__Отрывок__:
Теперь, когда Исаева была свободна, все только усложнилось. Влюбившись без памяти, Достоевский успел за год пережить все муки любовного ада: терзания адюльтера, пока Мария Дмитриевна была замужем; ужас разлуки, когда она с мужем уехала. Теперь, когда она овдовела, наступало время надежд, самопожертвования и жалости, к которым, как яд, примешивалась ревность. Он готов был занимать деньги направо и налево, лишь бы вызволить ее из нищеты, он считал прямым долгом и целью своей жизни заботиться о ней и ее сыне. При этом, как замечал Врангель, ему было хорошо известно, что Мария Дмитриевна не на шутку увлечена 24-летним учителем из Кузнецка Николаем Борисовичем Вергуновым.

__Выдержки из данных__:
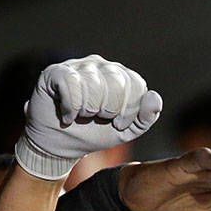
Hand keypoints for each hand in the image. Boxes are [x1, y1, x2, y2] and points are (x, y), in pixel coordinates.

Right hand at [17, 55, 162, 179]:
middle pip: (117, 83)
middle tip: (97, 119)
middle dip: (109, 111)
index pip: (136, 84)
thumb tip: (154, 97)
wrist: (60, 144)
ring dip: (88, 111)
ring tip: (82, 116)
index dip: (130, 110)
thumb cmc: (94, 134)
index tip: (118, 124)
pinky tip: (68, 116)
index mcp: (121, 76)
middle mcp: (101, 65)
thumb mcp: (125, 131)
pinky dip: (71, 108)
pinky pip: (71, 85)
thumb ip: (145, 117)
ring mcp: (78, 66)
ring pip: (93, 85)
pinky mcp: (56, 72)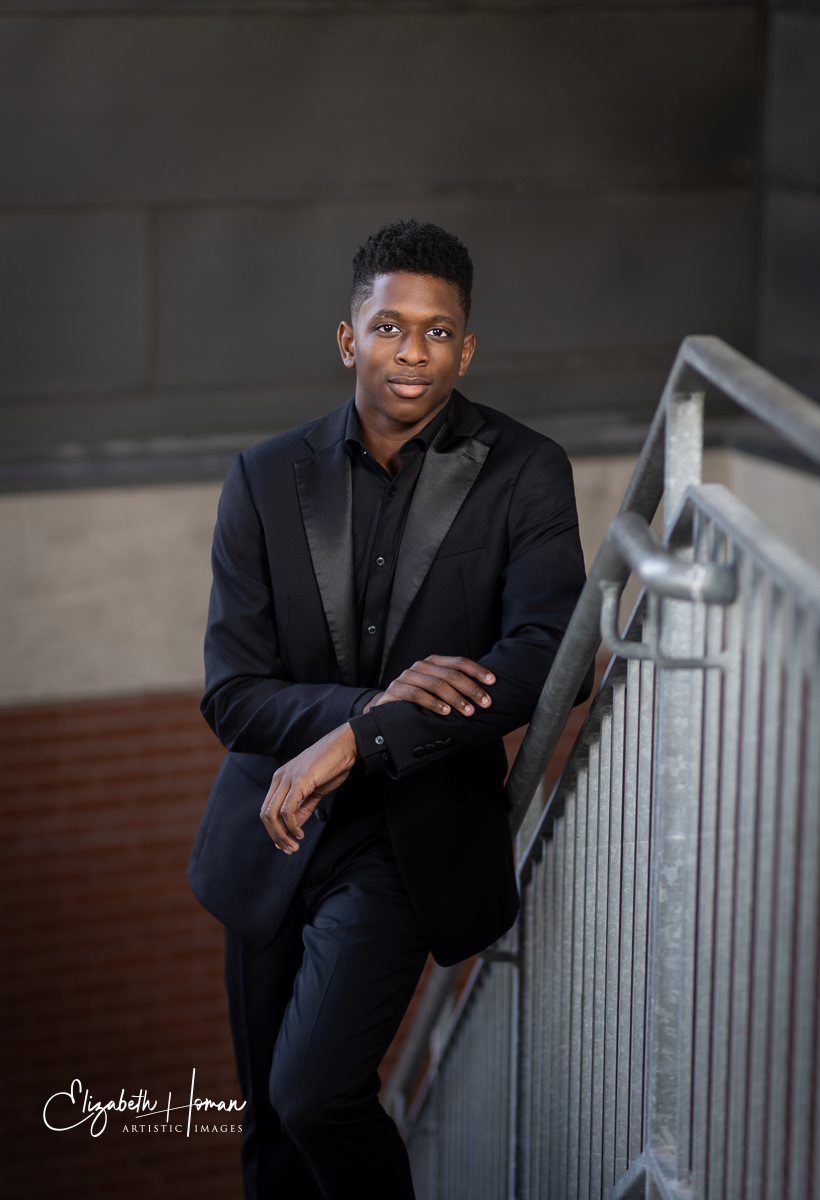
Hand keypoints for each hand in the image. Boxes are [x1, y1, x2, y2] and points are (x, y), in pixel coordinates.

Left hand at [261, 724, 357, 853]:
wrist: (344, 746)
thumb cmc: (331, 766)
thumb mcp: (313, 791)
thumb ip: (302, 808)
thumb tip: (293, 827)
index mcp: (280, 779)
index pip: (267, 809)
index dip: (273, 830)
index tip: (284, 844)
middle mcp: (279, 778)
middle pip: (266, 814)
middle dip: (275, 836)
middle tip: (288, 849)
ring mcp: (287, 778)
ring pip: (272, 814)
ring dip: (282, 834)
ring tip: (293, 844)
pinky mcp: (299, 781)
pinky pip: (287, 809)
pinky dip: (291, 825)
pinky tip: (299, 833)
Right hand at [363, 654, 494, 717]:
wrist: (388, 707)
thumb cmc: (420, 698)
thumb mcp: (437, 689)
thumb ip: (454, 686)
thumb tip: (484, 693)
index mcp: (434, 662)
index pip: (459, 662)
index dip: (477, 670)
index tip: (492, 681)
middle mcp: (422, 665)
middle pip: (451, 674)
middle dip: (471, 689)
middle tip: (485, 702)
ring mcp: (408, 676)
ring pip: (437, 684)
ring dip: (456, 698)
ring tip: (469, 711)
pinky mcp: (397, 689)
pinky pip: (417, 695)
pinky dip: (434, 703)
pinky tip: (445, 712)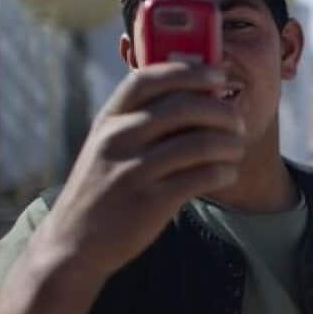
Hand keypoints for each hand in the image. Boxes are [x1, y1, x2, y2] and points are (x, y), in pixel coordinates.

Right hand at [35, 62, 246, 283]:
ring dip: (230, 143)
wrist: (73, 243)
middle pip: (183, 107)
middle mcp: (118, 140)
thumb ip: (139, 122)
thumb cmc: (103, 189)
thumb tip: (195, 96)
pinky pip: (202, 177)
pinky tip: (228, 173)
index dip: (189, 71)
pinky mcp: (150, 202)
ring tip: (238, 148)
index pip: (148, 78)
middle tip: (238, 121)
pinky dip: (224, 171)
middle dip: (221, 111)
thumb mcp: (107, 147)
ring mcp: (133, 171)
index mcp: (108, 120)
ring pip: (199, 143)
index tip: (219, 73)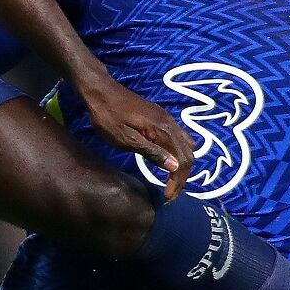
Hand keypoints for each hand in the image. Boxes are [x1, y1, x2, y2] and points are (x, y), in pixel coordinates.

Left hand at [74, 69, 193, 199]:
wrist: (101, 91)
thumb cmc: (108, 117)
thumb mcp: (126, 139)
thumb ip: (152, 152)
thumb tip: (175, 167)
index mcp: (163, 130)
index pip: (183, 160)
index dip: (178, 182)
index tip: (168, 197)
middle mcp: (170, 124)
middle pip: (188, 154)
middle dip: (182, 177)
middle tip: (171, 194)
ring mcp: (166, 119)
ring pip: (186, 146)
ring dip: (182, 165)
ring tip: (171, 182)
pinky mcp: (160, 118)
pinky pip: (179, 137)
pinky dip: (179, 153)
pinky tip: (169, 161)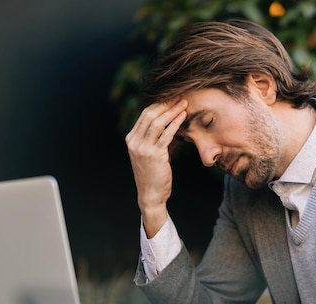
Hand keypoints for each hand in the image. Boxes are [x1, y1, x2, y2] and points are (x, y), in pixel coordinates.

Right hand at [125, 99, 187, 236]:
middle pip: (149, 115)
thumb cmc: (154, 174)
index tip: (172, 99)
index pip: (144, 115)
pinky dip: (175, 123)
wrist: (151, 195)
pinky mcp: (154, 155)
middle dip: (166, 104)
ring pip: (157, 122)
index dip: (159, 104)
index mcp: (131, 139)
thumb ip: (159, 138)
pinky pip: (166, 134)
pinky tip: (183, 117)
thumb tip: (173, 122)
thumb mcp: (152, 153)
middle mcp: (134, 142)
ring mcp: (142, 148)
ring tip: (183, 104)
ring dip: (172, 111)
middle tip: (179, 97)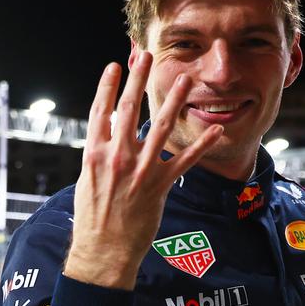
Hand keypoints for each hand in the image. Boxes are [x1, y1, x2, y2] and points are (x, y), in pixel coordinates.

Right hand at [64, 51, 222, 289]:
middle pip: (128, 110)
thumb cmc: (92, 216)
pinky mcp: (160, 185)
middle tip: (148, 57)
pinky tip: (217, 129)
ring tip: (186, 80)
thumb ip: (100, 154)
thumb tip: (107, 135)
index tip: (115, 65)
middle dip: (138, 80)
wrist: (103, 249)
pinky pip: (184, 159)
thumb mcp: (87, 180)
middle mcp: (116, 156)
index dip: (107, 86)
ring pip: (160, 128)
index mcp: (94, 153)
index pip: (100, 111)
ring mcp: (140, 170)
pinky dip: (202, 144)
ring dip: (174, 101)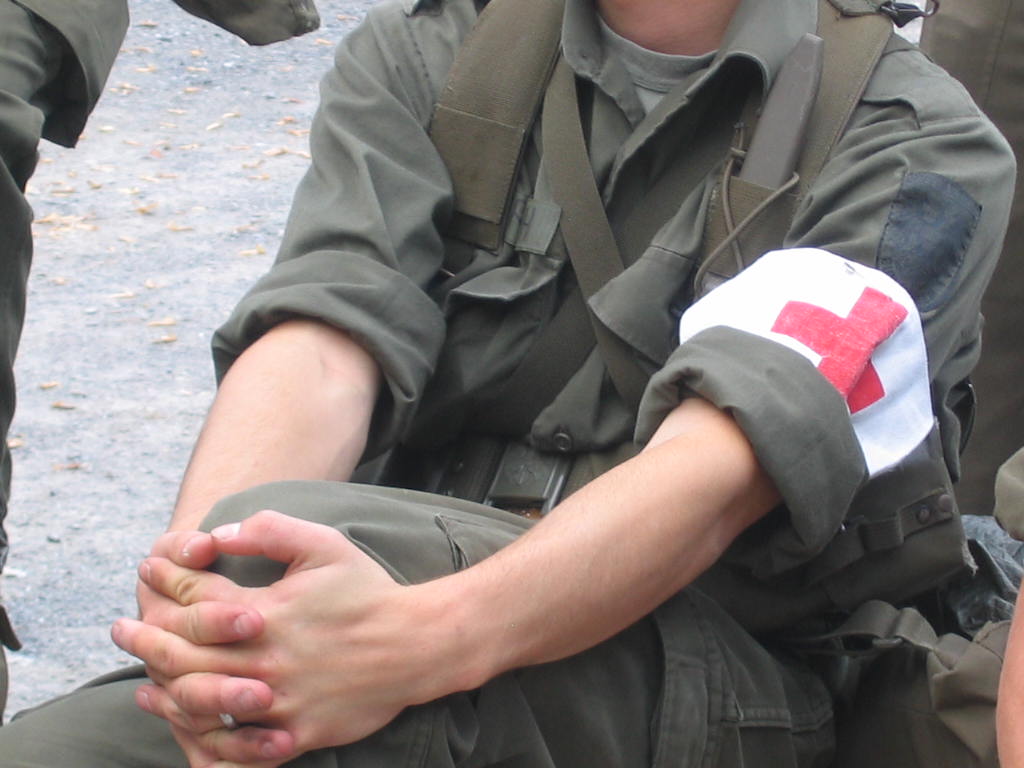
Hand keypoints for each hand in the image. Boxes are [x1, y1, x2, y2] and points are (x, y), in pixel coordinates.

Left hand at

__Задание__: Допишите следующую часть отрывка о Достоевском и Марии Дмитриевне Исаевой, начиная сразу после его последнего предложения.

__Выполненное задание__:
Сибирские письма Достоевского после кончины Исаева - это страстный монолог, неопровержимо доказывающий, что в своем "злосчастном" романе он готов был идти до конца. Как кстати теперь была царская милость - унтер-офицерское звание, получив которое, он немедленно сделал Марии Дмитриевне предложение руки и сердца. "Мне, скоро может быть, понадобятся деньги, относительно меня и моего положения, не маленькие. Всё это соединено будет отчасти с переменою моей участи, если только сбудутся надежды мои", - писал он брату в декабре 1855-го, сразу после производства и сватовства.
Но какими тоскливыми были все эти неуверенно-туманные "если"!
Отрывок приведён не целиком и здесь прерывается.